According to statistics from the International Chamber of Commerce’s International Maritime Bureau (IMB), pirates kidnapped 62 people for ransom in 15 separate incidents last year.

Kidnappings at sea by Filipino Islamic extremist group Abu Sayaaf are on the rise, and 2017 has seen a resurgence in attacks by Somali pirates.

Sailors’ Society, which supports seafarers around the world, has trained more than 50 of its chaplains in Asia, Africa and Ukraine in crisis response and offers a round-the-clock service to victims of piracy, kidnapping, natural disasters and other traumas at sea.

Earlier this year, eight fishermen were killed by armed men who attacked their boat in a suspected pirate attack off the Southern Philippines.

The charity has been supporting Adi Manurung, one of the 26 Naham 3 crew, released last October after being held by Somali pirates for almost five years.

Adi was treated appallingly during his harrowing ordeal and ate mice and wild cats to survive.

“They blindfolded all of us and tied us together,” he said. “I thought that I would die.

“There was no hope.”

He is now receiving help from Sailors’ Society chaplains, including financial support, accompanying him on visits to the psychiatrist and providing counselling for him and his family to help him reintegrate into his community.

Adi lost his job due to the kidnapping and hoping to return to sea to support his ageing parents.

“My dream for the future is to get the job I always wanted working as a seafarer, so that I can please my parents,” he said.

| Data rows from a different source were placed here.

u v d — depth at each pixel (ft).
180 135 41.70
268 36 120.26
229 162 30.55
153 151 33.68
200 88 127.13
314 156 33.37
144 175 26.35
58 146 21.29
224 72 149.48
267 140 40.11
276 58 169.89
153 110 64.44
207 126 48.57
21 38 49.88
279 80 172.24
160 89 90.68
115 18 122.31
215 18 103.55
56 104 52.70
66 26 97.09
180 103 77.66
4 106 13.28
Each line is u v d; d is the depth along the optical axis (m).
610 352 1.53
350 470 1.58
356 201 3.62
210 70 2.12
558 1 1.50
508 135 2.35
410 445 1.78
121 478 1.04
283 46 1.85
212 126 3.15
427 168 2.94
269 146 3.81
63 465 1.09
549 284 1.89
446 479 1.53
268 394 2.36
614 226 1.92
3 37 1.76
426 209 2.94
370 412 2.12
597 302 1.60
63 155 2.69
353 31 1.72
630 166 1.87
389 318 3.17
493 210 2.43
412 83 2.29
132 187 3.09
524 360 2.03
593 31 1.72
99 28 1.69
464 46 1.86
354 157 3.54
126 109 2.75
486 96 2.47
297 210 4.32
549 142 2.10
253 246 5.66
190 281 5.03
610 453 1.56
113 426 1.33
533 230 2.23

Bangladeshi seafarer Jakir Hossain has also received support from the Southampton-based charity. Jakir was held captive for more than three years by pirates. Regularly tortured, he was freed following lengthy negotiations and was lucky to survive.

“I can’t describe how much they tortured us,” said Jakir.

“This incident seriously affected my family and me, not just physically and financially but mentally too and I still have nightmares about what happened.” Stuart Rivers, CEO of Sailors’ Society, said: “Pirates of the Caribbean is full of fun and fantasy, but in real life seafarers live in fear of a kidnapping happening to them.

“Victims of piracy and kidnappings are exposed to violence and terror, which can have a devastating impact on them and their families for years to come.

“By coming alongside these survivors and their families, we can work with other agencies to help them come to terms with what has happened, give them financial, physical and psychological support to help them pick up the pieces of their lives.”

About Sailors’ Society

Sailors’ Society aims to transform the lives of seafarers and their families at home, in port and at sea through the delivery of chaplaincy, education and the relief of poverty and distress.

The charity works internationally to provide practical, emotional and spiritual welfare support to the world’s 1.6m seafarers, regardless of background or faith. Sailors’ Society chaplains and ship visitors have a presence in 91 global ports, with wider projects and services covering 27 countries.